SET PROBLEM:
Copy every line of the records below exactly, and leave out the pictures.

[Records from a dataset]

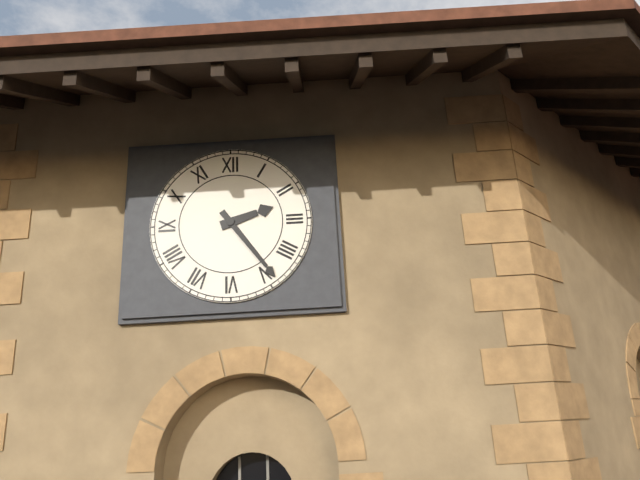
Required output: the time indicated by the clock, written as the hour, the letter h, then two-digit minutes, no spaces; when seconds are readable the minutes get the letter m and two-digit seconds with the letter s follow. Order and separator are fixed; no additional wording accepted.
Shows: 2h24
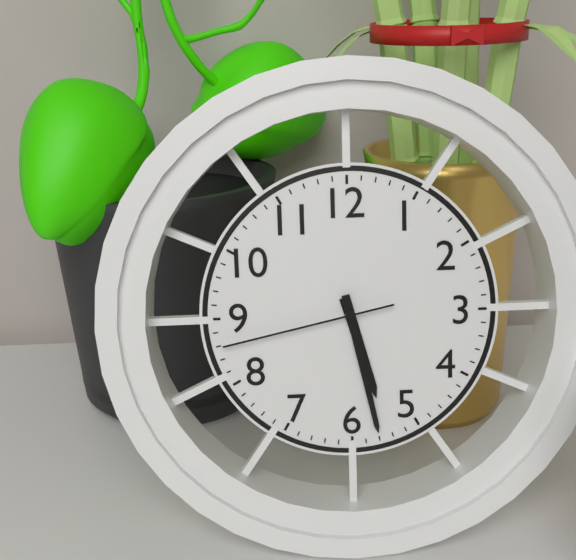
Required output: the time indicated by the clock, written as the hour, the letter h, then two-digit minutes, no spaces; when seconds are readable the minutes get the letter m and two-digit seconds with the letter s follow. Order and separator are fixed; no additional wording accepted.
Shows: 5h28m43s
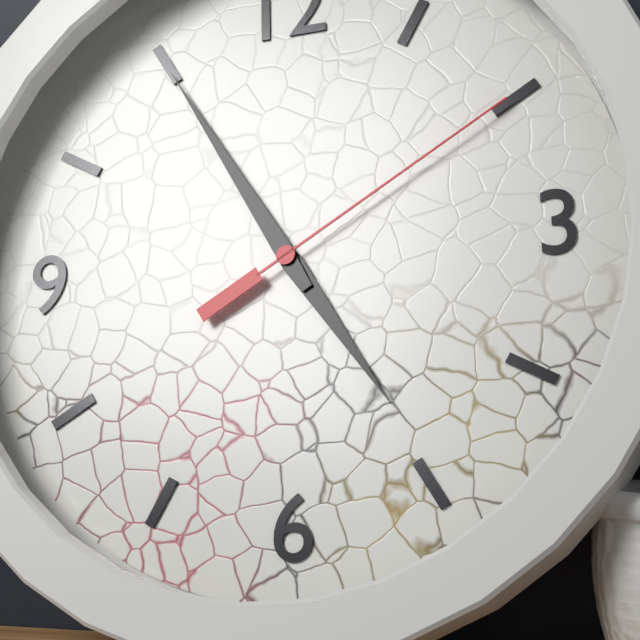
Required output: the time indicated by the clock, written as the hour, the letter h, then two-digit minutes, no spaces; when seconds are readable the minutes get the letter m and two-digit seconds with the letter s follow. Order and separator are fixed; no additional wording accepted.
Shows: 4h55m10s
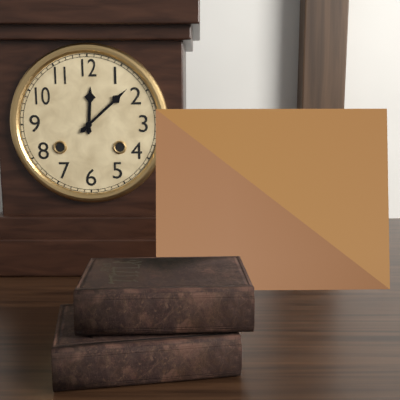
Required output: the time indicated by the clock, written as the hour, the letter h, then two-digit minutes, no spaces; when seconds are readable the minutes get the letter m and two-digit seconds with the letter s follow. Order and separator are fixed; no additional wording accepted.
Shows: 12h08
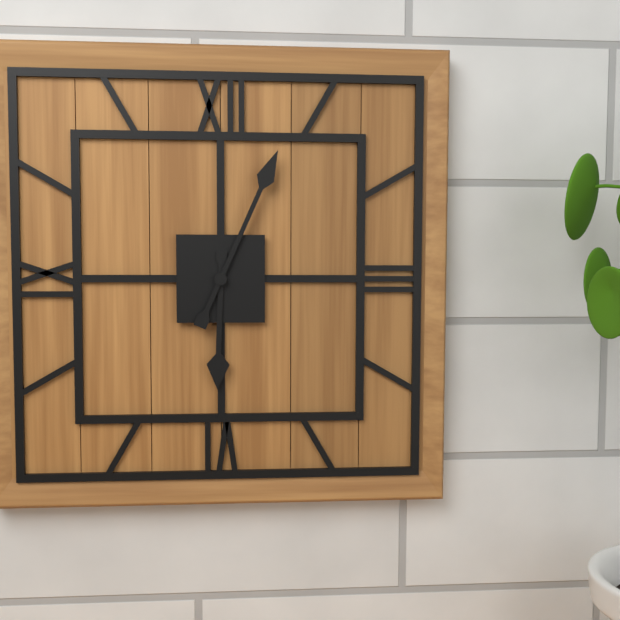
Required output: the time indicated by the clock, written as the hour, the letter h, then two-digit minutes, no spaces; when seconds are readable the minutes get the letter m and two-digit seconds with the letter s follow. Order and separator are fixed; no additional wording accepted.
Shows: 6h04
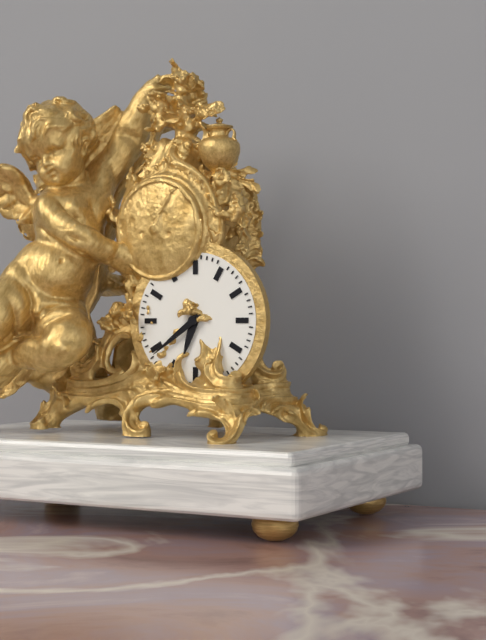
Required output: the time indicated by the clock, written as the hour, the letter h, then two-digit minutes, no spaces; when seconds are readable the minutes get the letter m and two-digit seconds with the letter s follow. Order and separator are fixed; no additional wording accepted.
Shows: 6h39
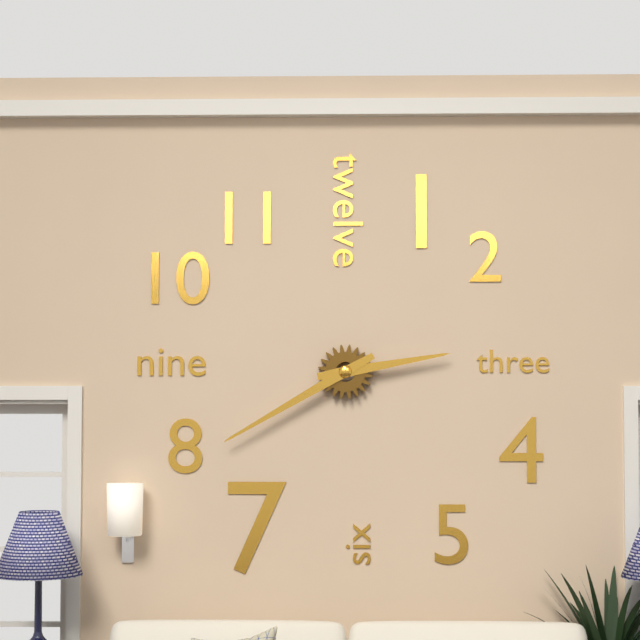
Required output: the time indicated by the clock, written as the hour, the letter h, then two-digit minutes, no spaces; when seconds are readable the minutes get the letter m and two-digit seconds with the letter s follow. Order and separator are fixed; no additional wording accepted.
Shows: 2h40
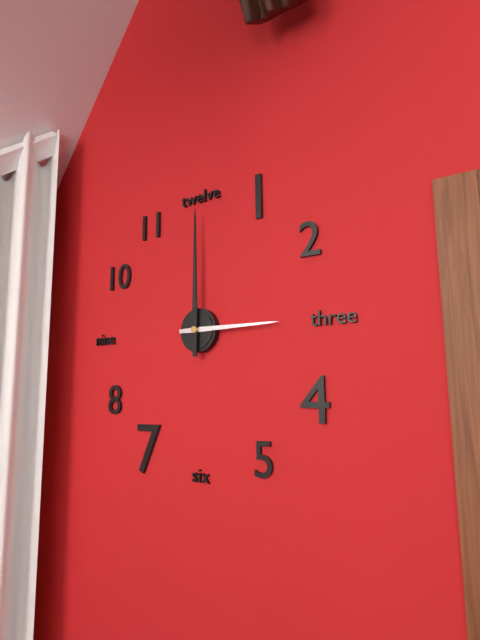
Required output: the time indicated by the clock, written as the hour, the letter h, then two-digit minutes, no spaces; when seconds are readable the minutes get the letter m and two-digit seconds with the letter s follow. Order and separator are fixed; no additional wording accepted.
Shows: 3h00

RESULT OF THIS EXERCISE:
Required output: the time indicated by the clock, written as the hour, the letter h, then two-digit minutes, no spaces; when seconds are readable the minutes get the letter m and two-digit seconds with the letter s follow. Order and separator are fixed; no additional wording accepted.
Shows: 2h24
Required output: the time indicated by the clock, written as the hour, the letter h, then two-digit minutes, no spaces; when seconds are readable the minutes get the letter m and two-digit seconds with the letter s follow. Order and separator are fixed; no additional wording accepted.
Shows: 5h28m43s
Required output: the time indicated by the clock, written as the hour, the letter h, then two-digit minutes, no spaces; when seconds are readable the minutes get the letter m and two-digit seconds with the letter s follow. Order and separator are fixed; no additional wording accepted.
Shows: 4h55m10s
Required output: the time indicated by the clock, written as the hour, the letter h, then two-digit minutes, no spaces; when seconds are readable the minutes get the letter m and two-digit seconds with the letter s follow. Order and separator are fixed; no additional wording accepted.
Shows: 12h08
Required output: the time indicated by the clock, written as the hour, the letter h, then two-digit minutes, no spaces; when seconds are readable the minutes get the letter m and two-digit seconds with the letter s follow. Order and separator are fixed; no additional wording accepted.
Shows: 6h04
Required output: the time indicated by the clock, written as the hour, the letter h, then two-digit minutes, no spaces; when seconds are readable the minutes get the letter m and two-digit seconds with the letter s follow. Order and separator are fixed; no additional wording accepted.
Shows: 6h39
Required output: the time indicated by the clock, written as the hour, the letter h, then two-digit minutes, no spaces; when seconds are readable the minutes get the letter m and two-digit seconds with the letter s follow. Order and separator are fixed; no additional wording accepted.
Shows: 2h40
Required output: the time indicated by the clock, written as the hour, the letter h, then two-digit minutes, no spaces; when seconds are readable the minutes get the letter m and two-digit seconds with the letter s follow. Order and separator are fixed; no additional wording accepted.
Shows: 3h00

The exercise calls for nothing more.